Despite its findings, the Mayo Clinic in Arizona previously found that letting pets rest with you in the bedroom may help sleep.

Study author Dr Lois Krahn from the Mayo Clinic in Arizona, said: ‘We found that many people find comfort and a sense of security from sleeping with their pets.

‘Today, many pet owners are away from their pets for much of the day, so they want to maximize their time with them when they are home. Having them in the bedroom at night is an easy way to do that.’

Tips for sleeping with your pet dog: 

The Sleep Foundation has released a list of tips for sleeping with a dog for those that choose to do so.

They say whether or not someone shares a bed with a dog is their personal decision, but they should be aware of the pros and cons.

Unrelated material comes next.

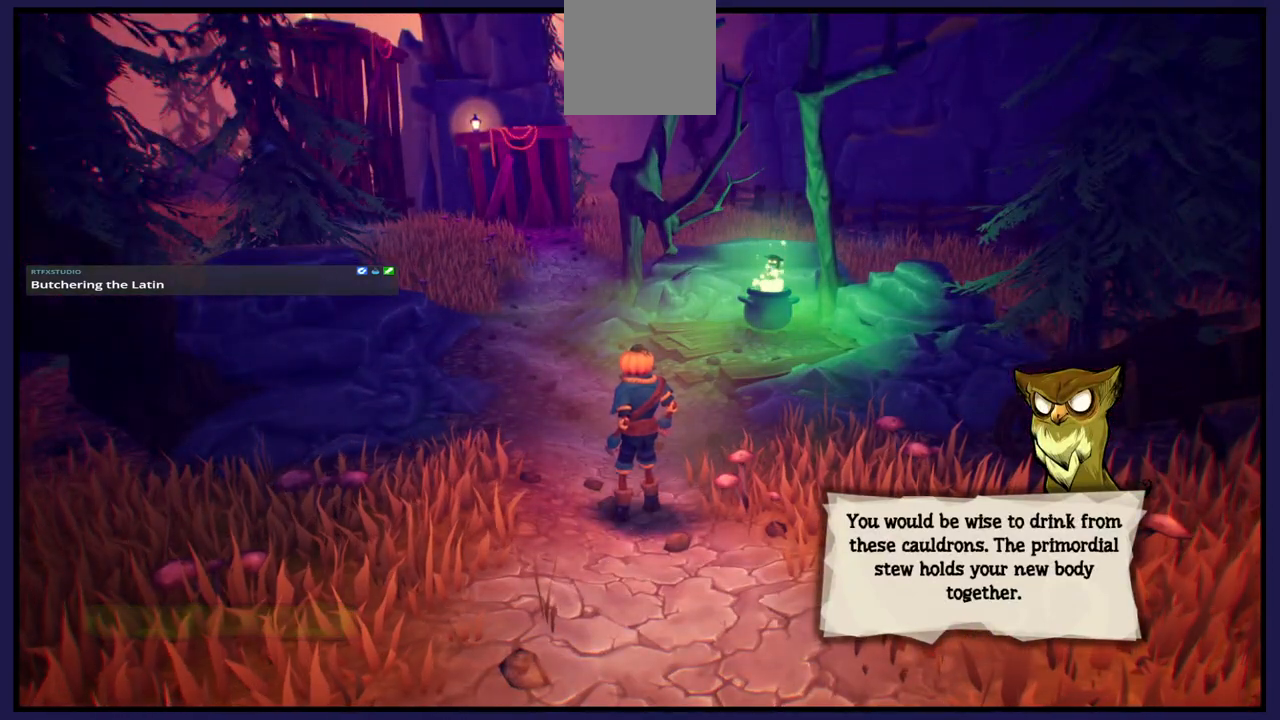
{"buttons": [], "left_stick": "center", "right_stick": "center", "events": []}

How to share a bed with your dog:

  • Use a properly sized mattress – to avoid disturbances, make sure your mattress is large enough for both yourself and your dog;
  • Wash sheets and bedding regularly – This good hygiene will help ensure there are no unwanted germs in the bed. Should your pet spend time outside, it may also be worth wiping down their paws to keep dirt and pests out of the bedroom;
  • Keep up to date on vet visits – Keep your pet free from disease to protect yourself. Ensure they have the necessary vaccinations;
  • Do not let them lick your face – Licks on the face can be a major way that potentially dangerous illnesses are transferred;
  • Walk your pet before bed – this is recommended as it gives the animal one last chance to use the bathroom and burn off excess energy. This avoids the risk of them defecating in the bedroom, and may lead to fewer sleep disruptions;
  • Consistent bedtime – Just like humans, animals also have a circadian rhythm. Ensuring you go to sleep and wake up at about the same time each day may help you and your pet stay in a relatively similar sleep pattern and avoid restless nights.